Render the records from the line with "What lens and" up to and including the line with "0.221076, -0.084591, 0.750194]]" as a two-column CSV with the columns input and output, one row per record: its text under input and its answer under output, each in a single quoted field with line breaks turned into spaces. Leave the pictures out.

(Beginning of GIVEN DATA)

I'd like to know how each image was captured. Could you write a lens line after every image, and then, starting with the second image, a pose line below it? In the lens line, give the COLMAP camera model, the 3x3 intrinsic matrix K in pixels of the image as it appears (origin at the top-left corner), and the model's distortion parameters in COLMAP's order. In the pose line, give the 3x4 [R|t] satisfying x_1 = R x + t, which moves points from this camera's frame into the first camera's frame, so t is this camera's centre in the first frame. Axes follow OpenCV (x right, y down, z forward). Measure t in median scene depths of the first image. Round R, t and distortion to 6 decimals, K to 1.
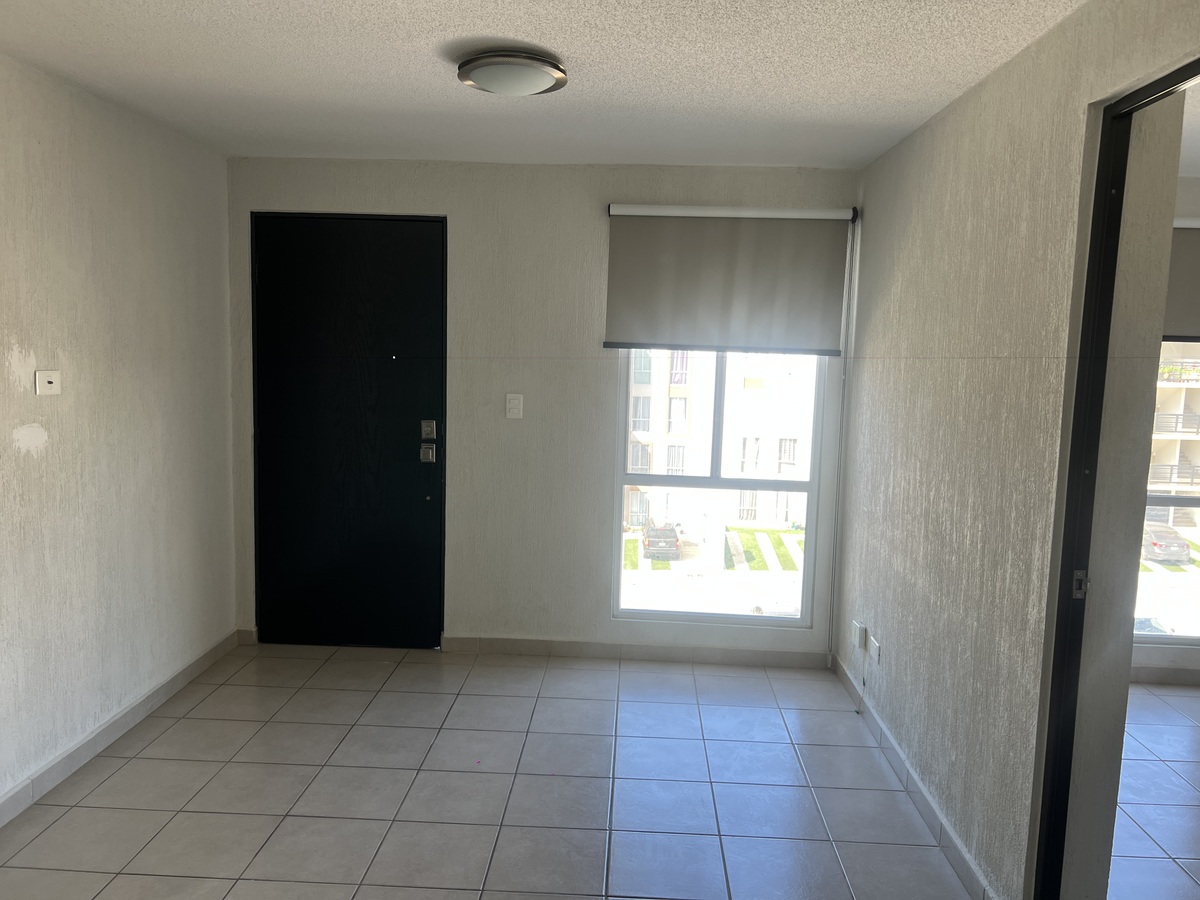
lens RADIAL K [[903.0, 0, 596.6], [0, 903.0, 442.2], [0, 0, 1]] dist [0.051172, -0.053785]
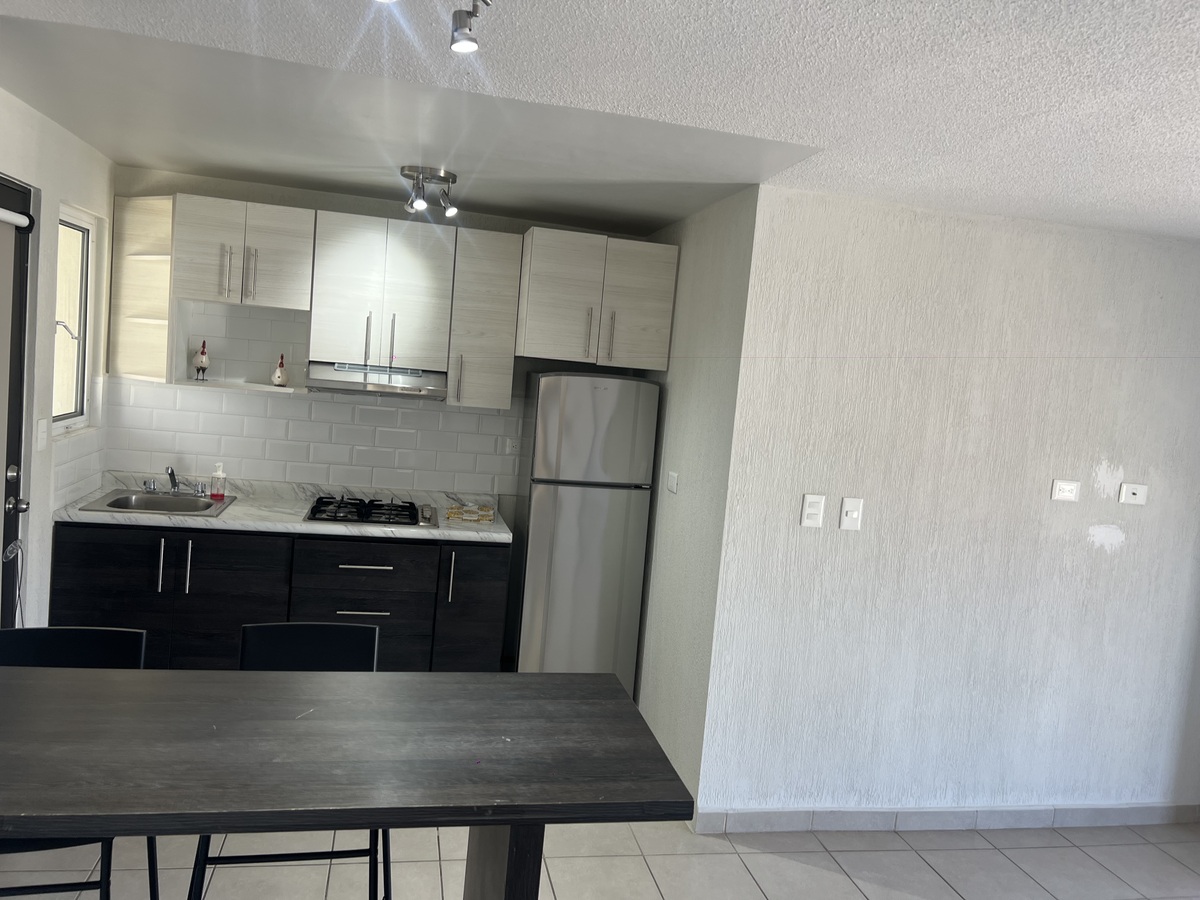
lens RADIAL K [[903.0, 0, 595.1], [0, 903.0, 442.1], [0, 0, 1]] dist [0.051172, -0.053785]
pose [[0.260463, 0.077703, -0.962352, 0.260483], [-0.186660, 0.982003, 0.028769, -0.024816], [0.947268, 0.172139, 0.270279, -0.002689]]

(End of GIVEN DATA)
(Beginning of GIVEN DATA)

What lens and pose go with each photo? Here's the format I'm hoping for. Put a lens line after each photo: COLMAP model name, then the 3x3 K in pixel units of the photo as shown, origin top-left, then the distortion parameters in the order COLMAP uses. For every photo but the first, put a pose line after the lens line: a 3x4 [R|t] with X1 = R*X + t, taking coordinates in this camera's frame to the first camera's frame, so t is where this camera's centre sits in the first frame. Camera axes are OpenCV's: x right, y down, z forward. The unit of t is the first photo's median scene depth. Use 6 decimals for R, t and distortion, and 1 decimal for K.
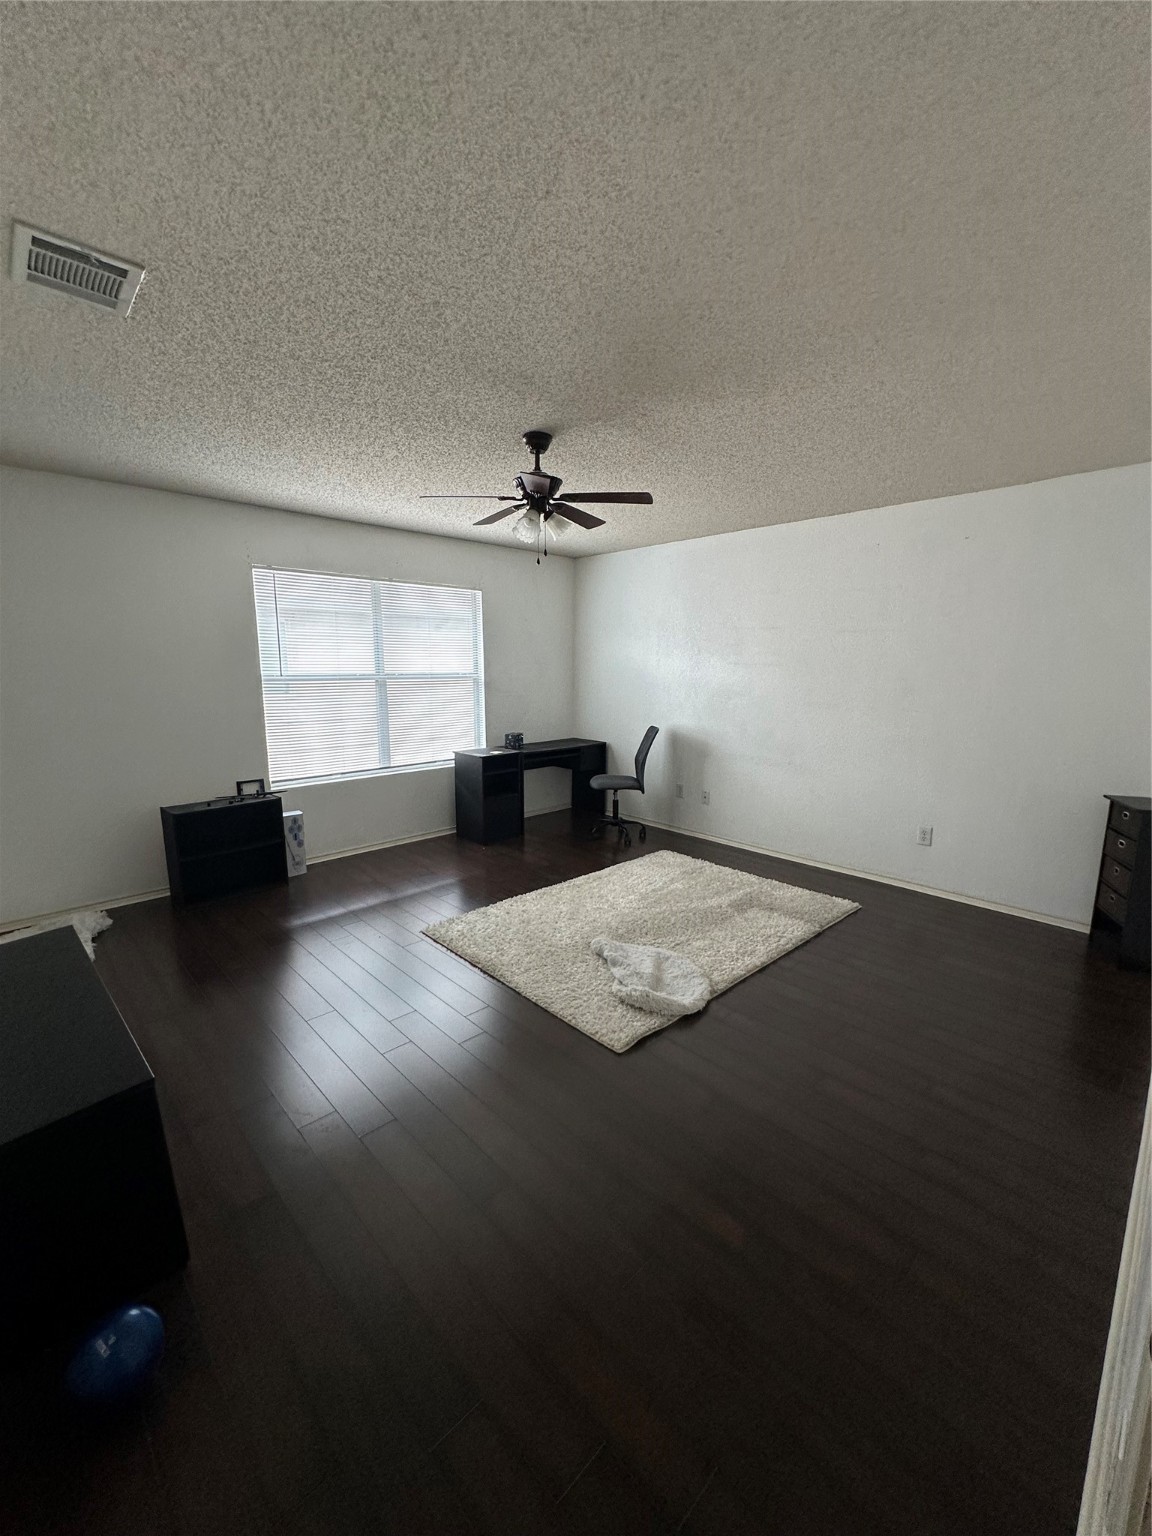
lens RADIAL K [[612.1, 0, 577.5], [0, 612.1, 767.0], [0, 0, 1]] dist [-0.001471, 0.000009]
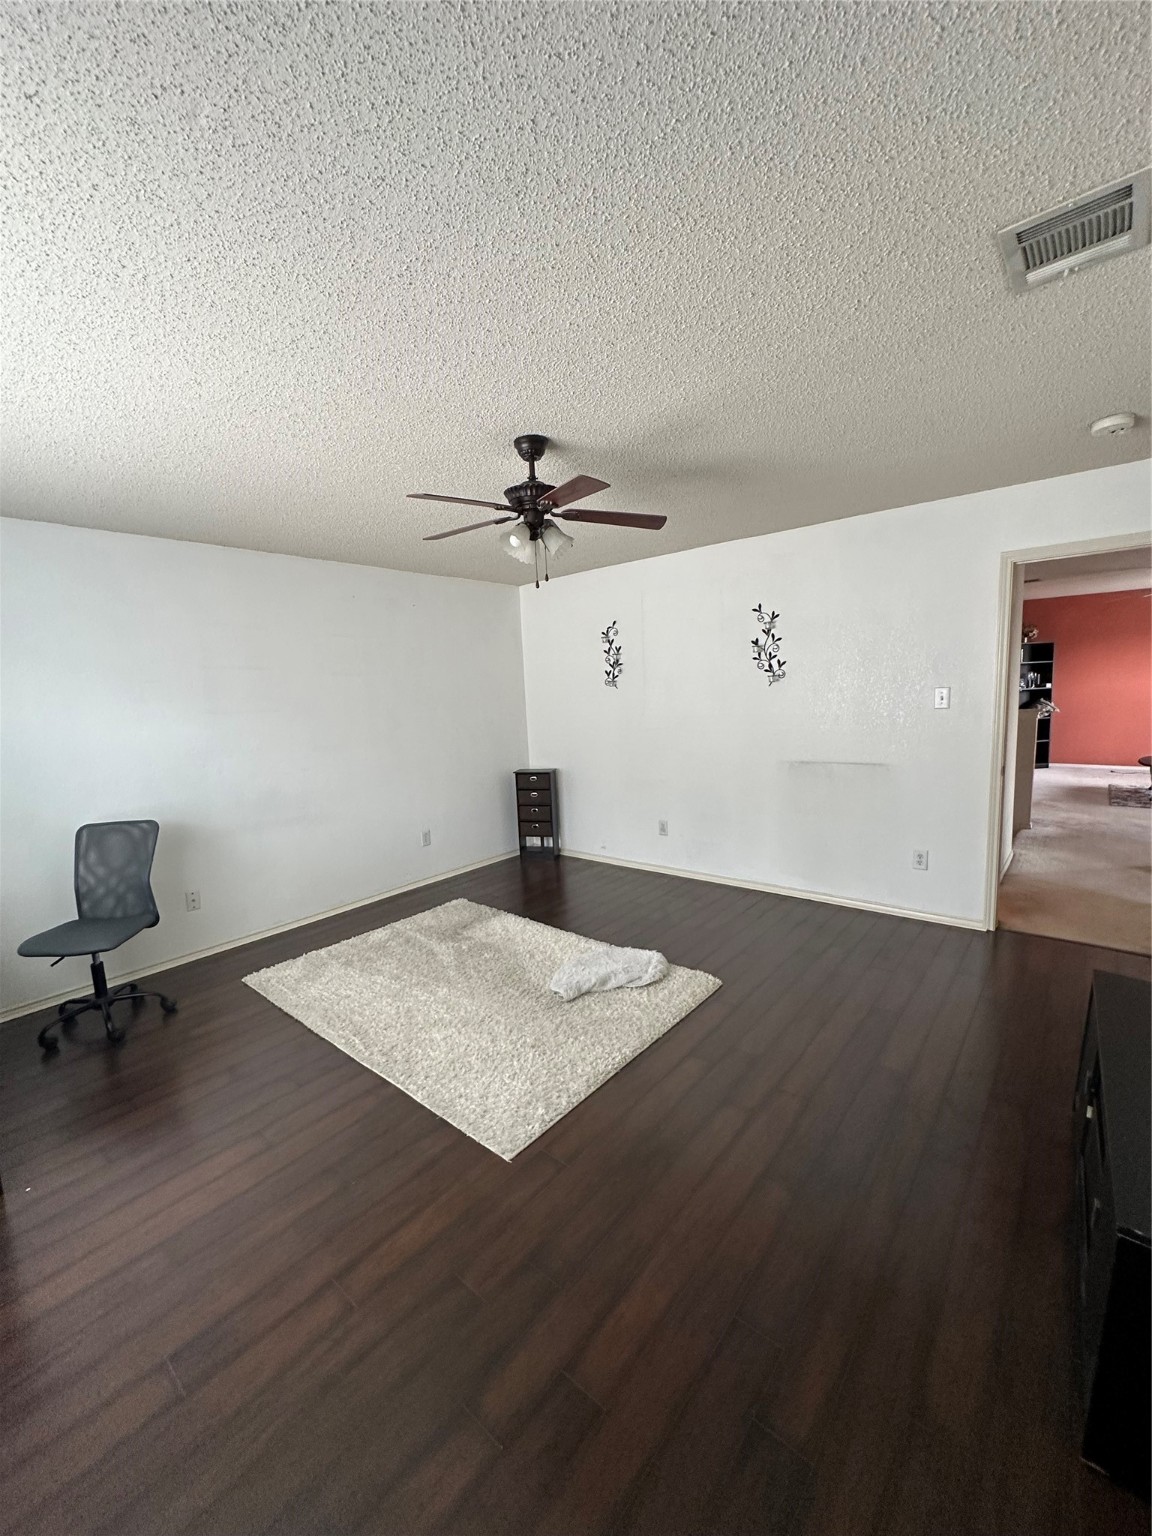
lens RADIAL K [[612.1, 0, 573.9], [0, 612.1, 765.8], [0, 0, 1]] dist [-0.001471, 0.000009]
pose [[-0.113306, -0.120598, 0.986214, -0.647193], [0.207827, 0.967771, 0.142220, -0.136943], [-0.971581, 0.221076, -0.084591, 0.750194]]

(End of GIVEN DATA)

→ **TASK SOLUTION**:
input,output
"What lens and pose go with each photo? Here's the format I'm hoping for. Put a lens line after each photo: COLMAP model name, then the 3x3 K in pixel units of the photo as shown, origin top-left, then the distortion parameters in the order COLMAP uses. For every photo but the first, put a pose line after the lens line: a 3x4 [R|t] with X1 = R*X + t, taking coordinates in this camera's frame to the first camera's frame, so t is where this camera's centre sits in the first frame. Camera axes are OpenCV's: x right, y down, z forward. The unit of t is the first photo's median scene depth. Use 6 decimals for R, t and distortion, and 1 decimal for K.","lens RADIAL K [[612.1, 0, 577.5], [0, 612.1, 767.0], [0, 0, 1]] dist [-0.001471, 0.000009] lens RADIAL K [[612.1, 0, 573.9], [0, 612.1, 765.8], [0, 0, 1]] dist [-0.001471, 0.000009] pose [[-0.113306, -0.120598, 0.986214, -0.647193], [0.207827, 0.967771, 0.142220, -0.136943], [-0.971581, 0.221076, -0.084591, 0.750194]]"